15. The overhead coiling closure of claim 14 wherein the bumper bar engagement member is retained within a hollow end of the bumper bar and the resistance element is effectively located over at least one of the guide assemblies.

16. The overhead coiling closure of claim 15 wherein the bumper bar engagement member comprises a guide block.

17. The overhead coiling closure of claim 15 wherein the impact guide bracket assembly comprises a stationary bracket having a first and second leg, the bumper bar engagement member is mounted to the first leg, and the resistance element is mounted to the second leg.

18. The overhead coiling closure of claim 17 wherein the bumper bar engagement member comprises a guide block and the resistance element comprises a spring mounted via a bolt and spring shaft, the bolt passing through the spring shaft, the spring shaft passing through the spring, and the bolt retentively received through a bumper bar orifice.

19. The overhead coiling closure of claim 18 wherein each bumper bar end includes its own bumper bar engagement member and resistance element.

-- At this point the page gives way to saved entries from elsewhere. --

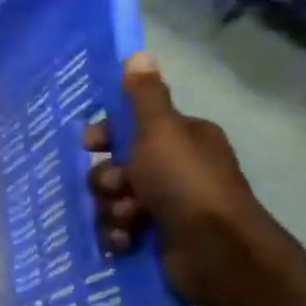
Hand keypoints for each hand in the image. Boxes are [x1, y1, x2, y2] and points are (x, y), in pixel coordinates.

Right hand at [83, 53, 270, 304]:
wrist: (215, 251)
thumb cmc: (185, 183)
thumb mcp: (160, 131)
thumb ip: (144, 97)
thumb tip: (138, 54)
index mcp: (182, 138)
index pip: (131, 127)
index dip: (105, 135)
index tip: (89, 145)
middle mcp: (176, 168)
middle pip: (115, 166)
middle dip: (107, 180)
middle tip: (117, 188)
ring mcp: (167, 205)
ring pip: (113, 199)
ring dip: (111, 209)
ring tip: (127, 220)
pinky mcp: (158, 237)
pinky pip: (119, 228)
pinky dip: (118, 234)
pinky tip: (125, 240)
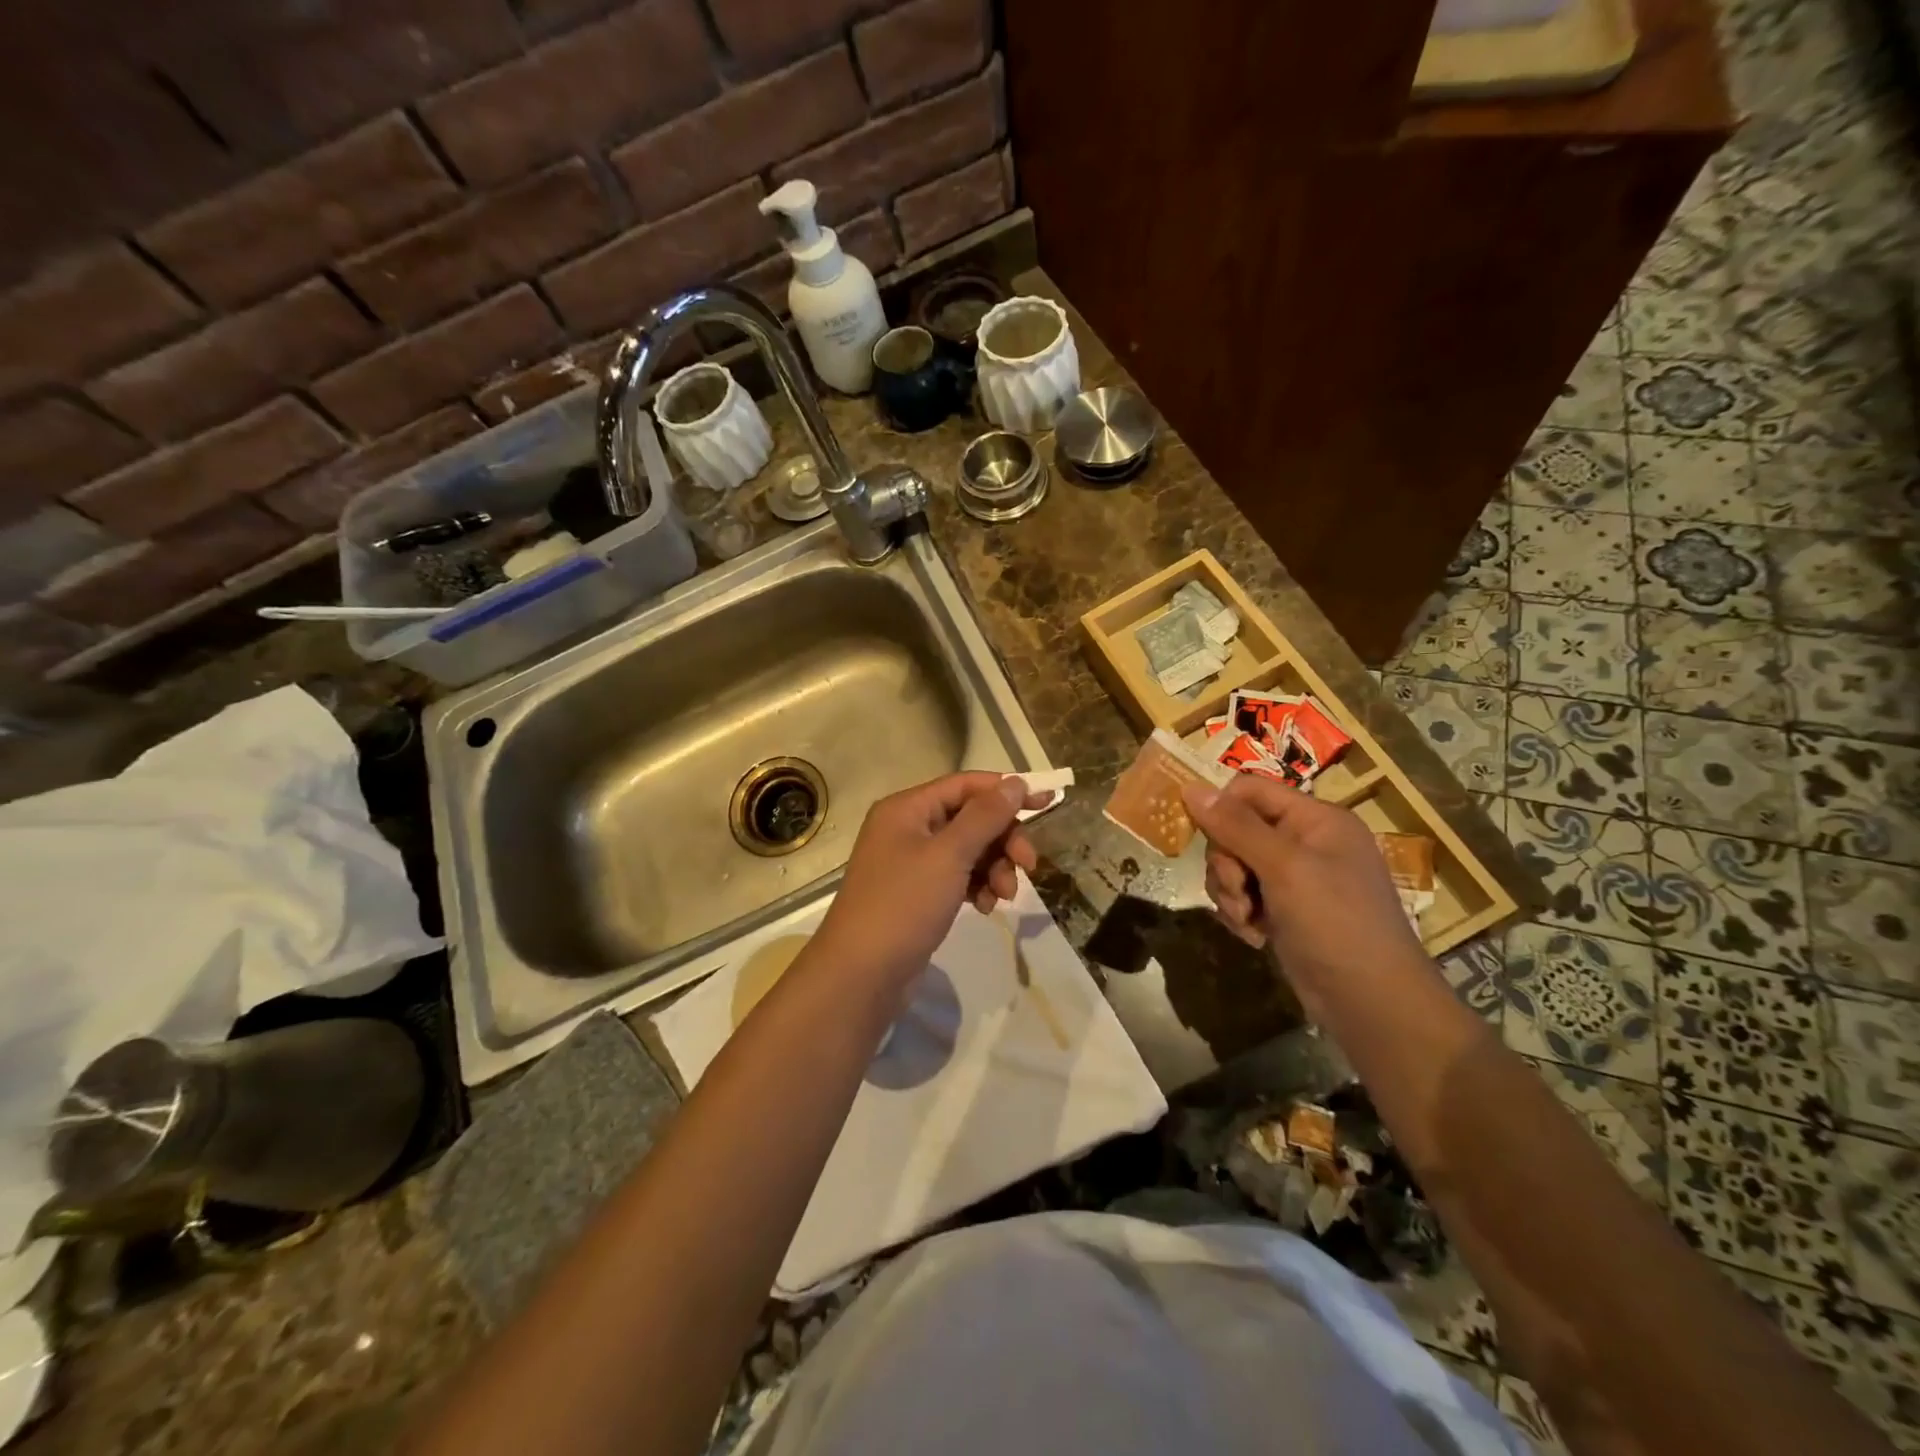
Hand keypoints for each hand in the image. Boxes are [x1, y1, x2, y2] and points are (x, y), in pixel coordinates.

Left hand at [813, 773, 1046, 988]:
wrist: (861, 975)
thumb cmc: (903, 905)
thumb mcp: (949, 856)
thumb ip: (984, 817)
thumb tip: (1014, 783)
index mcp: (907, 809)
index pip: (965, 785)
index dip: (1006, 791)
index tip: (1046, 803)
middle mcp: (907, 828)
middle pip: (970, 818)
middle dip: (1002, 840)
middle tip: (1029, 865)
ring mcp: (911, 863)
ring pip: (968, 850)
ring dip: (993, 867)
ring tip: (1004, 896)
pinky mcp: (918, 894)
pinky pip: (957, 877)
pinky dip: (977, 887)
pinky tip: (985, 908)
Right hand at [1182, 776, 1427, 1002]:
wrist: (1371, 1003)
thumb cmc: (1335, 923)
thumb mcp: (1284, 868)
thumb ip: (1236, 826)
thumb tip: (1189, 786)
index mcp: (1316, 819)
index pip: (1249, 790)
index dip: (1222, 810)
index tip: (1207, 841)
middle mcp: (1305, 841)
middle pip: (1235, 829)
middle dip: (1226, 863)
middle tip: (1240, 892)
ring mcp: (1294, 878)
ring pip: (1233, 865)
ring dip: (1230, 892)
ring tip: (1247, 920)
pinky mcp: (1284, 909)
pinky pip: (1242, 895)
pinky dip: (1240, 913)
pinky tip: (1254, 935)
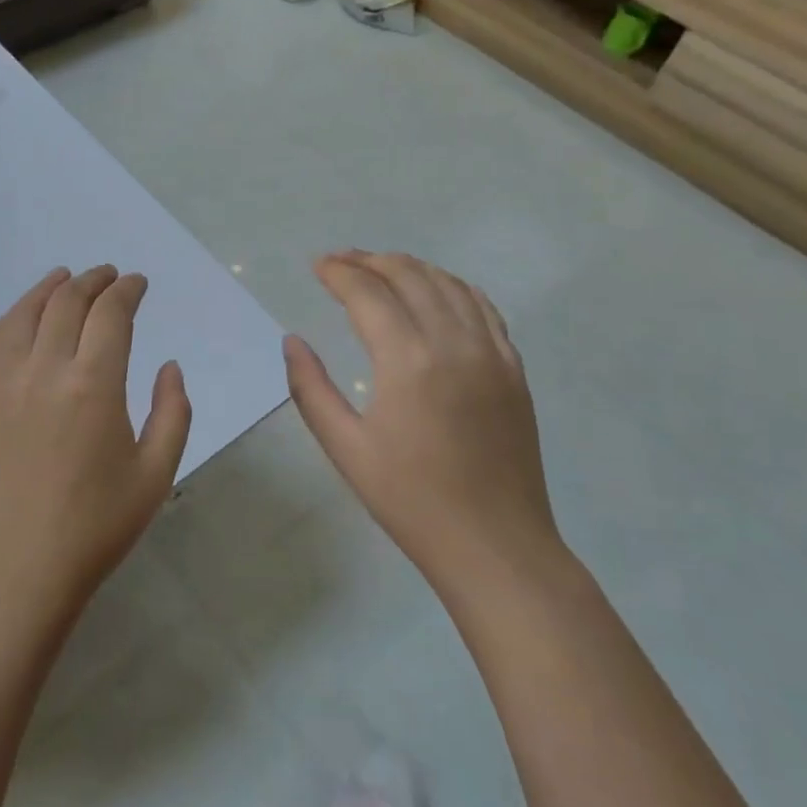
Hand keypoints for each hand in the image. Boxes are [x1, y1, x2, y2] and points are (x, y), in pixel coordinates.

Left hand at [0, 265, 192, 612]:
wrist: (19, 566)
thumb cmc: (96, 525)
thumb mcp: (155, 473)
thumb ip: (172, 412)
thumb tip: (169, 366)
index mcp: (93, 385)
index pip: (111, 313)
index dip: (127, 291)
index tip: (139, 284)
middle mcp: (45, 369)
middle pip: (68, 302)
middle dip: (94, 281)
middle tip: (112, 277)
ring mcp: (6, 381)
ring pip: (26, 312)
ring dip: (50, 287)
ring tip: (67, 278)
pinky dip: (13, 315)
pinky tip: (24, 316)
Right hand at [283, 251, 559, 581]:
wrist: (496, 546)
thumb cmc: (411, 501)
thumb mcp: (345, 449)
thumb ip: (311, 389)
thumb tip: (292, 341)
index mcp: (407, 361)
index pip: (368, 293)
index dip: (338, 272)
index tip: (316, 265)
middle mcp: (453, 343)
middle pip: (409, 276)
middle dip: (370, 260)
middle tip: (340, 261)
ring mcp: (491, 353)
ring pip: (449, 284)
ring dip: (411, 267)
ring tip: (381, 267)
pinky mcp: (514, 369)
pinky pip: (484, 307)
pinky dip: (454, 286)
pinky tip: (438, 290)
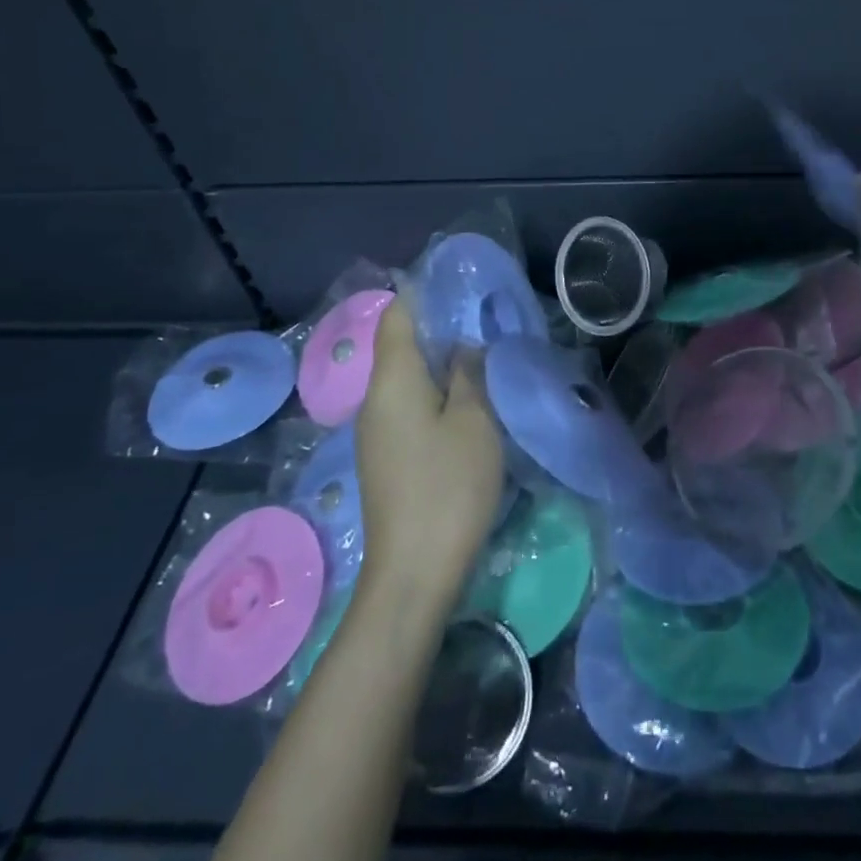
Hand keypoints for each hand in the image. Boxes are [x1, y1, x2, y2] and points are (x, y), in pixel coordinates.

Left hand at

20. The overhead coiling closure of claim 19 wherein the impact bar assembly retaining element is a guide bracket mounted to the guide assembly and the coiling closure bracket assembly is mounted to a coiling closure bottom bar, the bottom bar comprising a bearing assembly operatively retained within the guide assembly.

21. The overhead coiling closure of claim 20 further comprising an impact bar retainer attached to each impact bar assembly end.

22. The overhead coiling closure of claim 21 wherein the impact bar retainer comprises a plurality of fasteners mounted to the bottom bar; a pair of cables freely held by the fasteners, the cables operatively engaged by an extension spring at their first end and engaging the impact guide bracket assembly at their second end.

23. A method of providing impact protection to an overhead coiling closure comprising the steps of:

attaching an impact bar assembly retaining element adjacent to the overhead coiling closure;

attaching a coiling closure bracket assembly to the coiling closure; and

providing an impact bar assembly; wherein

the impact bar assembly comprises:

a bumper bar having a first end and a second end;

a bumper bar engagement member fixed to an impact guide bracket assembly, wherein the bumper bar engagement member is fully encased and non-removably retained within a bumper bar hollow area such that the bumper bar is translationally movable with respect to the impact guide bracket and unsecured to the bumper bar engagement member, wherein the bumper bar engagement member defines the limit of bumper bar translational movement; and

a resistance element positioned between the bumper bar and the impact guide bracket assembly.

24. The method of claim 23 wherein an impact bar assembly stationary bracket is positioned such that an impact bar assembly resistance element operatively connected to the stationary bracket is effectively located over a guide assembly to translate an impact force to the guide assembly.